▸ **REQUIREMENT A**
Pull out every line of the records that contains the word "color".

▸ **TEXT PROVIDED**

On 13.03.21 17:23, Adrian Klaver wrote:
On 3/13/21 8:16 AM, robert rottermann wrote:
Hi Friends

I would like to have a cronjob creating a dump of a db.

I am on a ubuntu 18 lts, potgres v10.

I have a user robert with superuser db permission.

a database "mydb" of which I would like to to a nightly dump.


I tried to set thing in hba_conf like this:

# Database administrative login by Unix domain socket
local   all             postgres peer

# TYPE  DATABASE        USER            ADDRESS METHOD

# "local" is for Unix domain socket connections only
local   all             all trust
# IPv4 local connections:
host    all             all             127.0.0.1/32 trust

and I create a /root/.pgpass file with this content


hostname:port:database:username:password
localhost:5432:mydb:robert:



but still I get:

root@elfero:~# pg_dump  -U robert -d mydb > dumps/mydb.sql
pg_dump: [archiver (db)] connection to database "mydb" failed: FATAL:  Peer authentication failed for user "robert"


can you please give me a hand

1) Did you have the server reload the conf files after making the changes?
yes I did

2) Is there an entry for something like:

local   all     all  peer

before the lines you show above?

no

I added the whol pg_conf at the end.

There is one thing particulare with the installation.

I have postgresql 9.5 and 10.0 on the box.

now when I check

pg_dump -V
pg_dump (PostgreSQL) 9.5.24

root@elfero:~# ll /usr/bin/pg_dump
lrwxrwxrwx 1 root root 37 Nov 13  2019 /usr/bin/pg_dump -> ../share/postgresql-common/pg_wrapper*

when I switch to user postgres, and the us psql, I get the following:

root@elfero:~# su postgres
postgres@elfero:/root$ psql -d  elfero
could not change directory to "/root": Permission denied
psql (10.16 (Ubuntu 10.16-0ubuntu0.18.04.1), server 9.5.24)
Type "help" for help.

looks, as if I have a mess with this two instances.


How can I best clean that up.

▸ **MATERIAL FOR THE TASK**
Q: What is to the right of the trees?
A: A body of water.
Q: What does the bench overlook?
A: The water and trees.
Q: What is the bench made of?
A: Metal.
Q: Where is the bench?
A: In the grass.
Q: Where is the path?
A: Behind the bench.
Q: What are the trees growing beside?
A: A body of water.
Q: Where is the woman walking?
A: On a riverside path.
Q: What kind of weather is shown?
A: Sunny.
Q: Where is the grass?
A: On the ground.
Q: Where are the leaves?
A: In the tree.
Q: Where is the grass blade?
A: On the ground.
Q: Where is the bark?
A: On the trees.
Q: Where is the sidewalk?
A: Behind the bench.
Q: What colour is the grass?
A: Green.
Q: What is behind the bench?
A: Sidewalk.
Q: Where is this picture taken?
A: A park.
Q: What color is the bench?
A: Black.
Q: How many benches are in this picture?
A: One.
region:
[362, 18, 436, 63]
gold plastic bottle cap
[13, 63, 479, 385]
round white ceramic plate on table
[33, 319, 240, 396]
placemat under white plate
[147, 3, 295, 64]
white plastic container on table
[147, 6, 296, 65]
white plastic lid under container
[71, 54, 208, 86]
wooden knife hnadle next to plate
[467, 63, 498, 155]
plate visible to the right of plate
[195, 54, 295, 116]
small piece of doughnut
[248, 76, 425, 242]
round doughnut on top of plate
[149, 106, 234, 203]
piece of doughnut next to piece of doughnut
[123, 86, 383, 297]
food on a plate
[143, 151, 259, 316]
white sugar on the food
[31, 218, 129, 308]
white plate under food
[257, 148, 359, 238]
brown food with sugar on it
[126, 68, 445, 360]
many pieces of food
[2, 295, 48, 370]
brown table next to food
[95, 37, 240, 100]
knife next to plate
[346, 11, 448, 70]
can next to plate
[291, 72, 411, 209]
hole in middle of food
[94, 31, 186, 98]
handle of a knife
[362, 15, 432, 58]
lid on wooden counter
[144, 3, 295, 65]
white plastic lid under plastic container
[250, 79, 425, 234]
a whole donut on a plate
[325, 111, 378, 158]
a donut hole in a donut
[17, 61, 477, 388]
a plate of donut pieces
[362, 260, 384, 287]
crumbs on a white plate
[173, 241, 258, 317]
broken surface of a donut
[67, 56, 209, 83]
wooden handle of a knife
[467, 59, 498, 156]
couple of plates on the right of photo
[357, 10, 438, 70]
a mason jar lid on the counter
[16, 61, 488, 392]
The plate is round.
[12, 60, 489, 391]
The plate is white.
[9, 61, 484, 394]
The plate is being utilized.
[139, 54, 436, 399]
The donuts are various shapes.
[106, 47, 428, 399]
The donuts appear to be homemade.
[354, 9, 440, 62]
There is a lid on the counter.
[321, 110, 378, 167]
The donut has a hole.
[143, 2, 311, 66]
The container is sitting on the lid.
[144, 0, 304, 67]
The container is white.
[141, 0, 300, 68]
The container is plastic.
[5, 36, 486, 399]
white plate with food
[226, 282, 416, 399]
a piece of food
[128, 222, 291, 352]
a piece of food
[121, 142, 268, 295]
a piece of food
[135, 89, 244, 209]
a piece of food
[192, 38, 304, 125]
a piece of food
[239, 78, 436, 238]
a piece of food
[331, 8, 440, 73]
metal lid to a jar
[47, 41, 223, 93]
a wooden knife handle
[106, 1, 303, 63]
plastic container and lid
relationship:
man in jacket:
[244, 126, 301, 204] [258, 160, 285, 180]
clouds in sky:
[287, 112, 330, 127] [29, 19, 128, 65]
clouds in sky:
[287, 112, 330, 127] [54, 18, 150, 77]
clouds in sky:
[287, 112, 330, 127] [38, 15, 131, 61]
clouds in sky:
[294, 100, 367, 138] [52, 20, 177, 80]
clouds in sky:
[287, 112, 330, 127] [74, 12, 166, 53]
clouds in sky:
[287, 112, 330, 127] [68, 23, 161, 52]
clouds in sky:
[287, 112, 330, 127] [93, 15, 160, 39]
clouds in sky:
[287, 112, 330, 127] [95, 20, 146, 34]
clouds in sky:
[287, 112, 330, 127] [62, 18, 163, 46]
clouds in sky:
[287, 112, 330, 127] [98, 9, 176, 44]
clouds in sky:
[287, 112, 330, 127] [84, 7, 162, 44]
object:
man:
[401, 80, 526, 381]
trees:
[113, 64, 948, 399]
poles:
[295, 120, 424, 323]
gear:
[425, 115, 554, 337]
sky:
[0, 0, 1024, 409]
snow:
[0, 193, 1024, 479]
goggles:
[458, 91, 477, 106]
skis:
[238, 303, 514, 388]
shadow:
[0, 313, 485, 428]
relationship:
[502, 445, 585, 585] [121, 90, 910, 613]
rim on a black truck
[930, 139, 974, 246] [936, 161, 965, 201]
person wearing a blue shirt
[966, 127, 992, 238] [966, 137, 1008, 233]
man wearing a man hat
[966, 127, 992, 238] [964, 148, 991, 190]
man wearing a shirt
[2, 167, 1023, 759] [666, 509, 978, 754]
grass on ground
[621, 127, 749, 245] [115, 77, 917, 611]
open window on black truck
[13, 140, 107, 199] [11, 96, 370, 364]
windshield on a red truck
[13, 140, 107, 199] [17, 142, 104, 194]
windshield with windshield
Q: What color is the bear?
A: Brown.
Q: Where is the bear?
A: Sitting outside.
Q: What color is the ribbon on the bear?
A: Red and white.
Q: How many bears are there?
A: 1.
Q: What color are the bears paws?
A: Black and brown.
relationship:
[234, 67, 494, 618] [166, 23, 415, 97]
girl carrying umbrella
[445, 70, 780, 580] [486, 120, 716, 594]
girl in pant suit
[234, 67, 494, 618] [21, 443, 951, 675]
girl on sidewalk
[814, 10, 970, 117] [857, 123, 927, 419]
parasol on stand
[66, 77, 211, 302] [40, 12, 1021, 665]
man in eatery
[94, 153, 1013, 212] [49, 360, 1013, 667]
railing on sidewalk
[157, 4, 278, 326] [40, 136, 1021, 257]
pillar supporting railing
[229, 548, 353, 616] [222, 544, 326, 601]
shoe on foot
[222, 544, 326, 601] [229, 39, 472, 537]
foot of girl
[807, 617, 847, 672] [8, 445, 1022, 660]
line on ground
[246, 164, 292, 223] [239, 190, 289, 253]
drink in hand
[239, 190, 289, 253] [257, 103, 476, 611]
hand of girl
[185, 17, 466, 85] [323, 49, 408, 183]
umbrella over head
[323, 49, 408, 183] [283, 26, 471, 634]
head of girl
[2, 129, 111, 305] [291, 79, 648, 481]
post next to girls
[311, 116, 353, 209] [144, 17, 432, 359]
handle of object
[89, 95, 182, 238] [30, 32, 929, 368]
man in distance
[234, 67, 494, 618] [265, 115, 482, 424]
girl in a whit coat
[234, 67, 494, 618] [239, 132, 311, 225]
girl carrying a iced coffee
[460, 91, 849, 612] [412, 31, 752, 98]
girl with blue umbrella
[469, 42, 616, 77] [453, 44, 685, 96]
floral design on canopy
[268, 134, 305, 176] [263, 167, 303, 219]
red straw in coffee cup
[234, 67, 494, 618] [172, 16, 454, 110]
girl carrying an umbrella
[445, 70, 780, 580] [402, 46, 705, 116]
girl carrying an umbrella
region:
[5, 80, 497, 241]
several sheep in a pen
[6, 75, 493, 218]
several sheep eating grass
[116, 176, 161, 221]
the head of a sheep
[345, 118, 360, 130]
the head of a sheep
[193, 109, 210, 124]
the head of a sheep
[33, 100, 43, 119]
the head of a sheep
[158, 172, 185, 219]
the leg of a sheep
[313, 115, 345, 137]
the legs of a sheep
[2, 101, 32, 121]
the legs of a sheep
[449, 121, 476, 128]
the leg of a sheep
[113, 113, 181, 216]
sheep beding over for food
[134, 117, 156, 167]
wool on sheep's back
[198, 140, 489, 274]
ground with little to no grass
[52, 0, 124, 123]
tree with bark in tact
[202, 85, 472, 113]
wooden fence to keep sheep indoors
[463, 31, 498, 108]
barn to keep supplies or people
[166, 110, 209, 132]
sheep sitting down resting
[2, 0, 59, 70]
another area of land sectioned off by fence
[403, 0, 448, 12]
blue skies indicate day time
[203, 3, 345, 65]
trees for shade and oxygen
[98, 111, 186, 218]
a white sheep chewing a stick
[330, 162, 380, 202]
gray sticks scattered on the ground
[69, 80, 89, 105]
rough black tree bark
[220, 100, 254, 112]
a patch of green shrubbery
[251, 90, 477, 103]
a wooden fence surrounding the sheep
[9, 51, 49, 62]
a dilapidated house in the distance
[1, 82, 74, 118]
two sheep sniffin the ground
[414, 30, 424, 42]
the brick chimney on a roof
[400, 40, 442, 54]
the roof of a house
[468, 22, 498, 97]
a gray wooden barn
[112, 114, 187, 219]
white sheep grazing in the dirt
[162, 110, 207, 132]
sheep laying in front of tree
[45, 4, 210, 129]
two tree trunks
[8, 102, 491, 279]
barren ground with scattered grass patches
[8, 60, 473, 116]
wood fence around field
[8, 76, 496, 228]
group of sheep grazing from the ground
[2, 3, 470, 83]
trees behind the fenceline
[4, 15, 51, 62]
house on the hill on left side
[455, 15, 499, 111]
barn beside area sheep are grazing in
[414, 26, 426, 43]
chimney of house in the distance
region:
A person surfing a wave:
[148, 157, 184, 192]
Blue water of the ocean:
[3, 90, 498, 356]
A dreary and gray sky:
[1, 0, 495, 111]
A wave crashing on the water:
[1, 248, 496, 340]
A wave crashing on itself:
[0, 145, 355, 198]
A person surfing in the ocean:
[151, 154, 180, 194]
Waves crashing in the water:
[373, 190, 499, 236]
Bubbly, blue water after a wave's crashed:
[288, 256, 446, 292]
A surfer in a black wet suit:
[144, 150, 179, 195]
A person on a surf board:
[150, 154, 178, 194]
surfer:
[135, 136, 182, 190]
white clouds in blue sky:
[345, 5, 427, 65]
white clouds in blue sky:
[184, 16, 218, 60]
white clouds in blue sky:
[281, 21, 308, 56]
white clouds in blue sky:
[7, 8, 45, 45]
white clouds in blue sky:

▸ **REQUIREMENT B**
Rewrite the part of the PostgreSQL dump text from "root@elfero:~# pg_dump  -U" to "making the changes?", changing "robert" to "backup_user".

▸ **CORRECT RESPONSE A**
Q: What color is the bench?
Q: What color is the bear?
Q: What color is the ribbon on the bear?
Q: What color are the bears paws?

▸ **CORRECT RESPONSE B**
root@elfero:~# pg_dump  -U backup_user -d mydb > dumps/mydb.sql
pg_dump: [archiver (db)] connection to database "mydb" failed: FATAL:  Peer authentication failed for user "backup_user"


can you please give me a hand

1) Did you have the server reload the conf files after making the changes?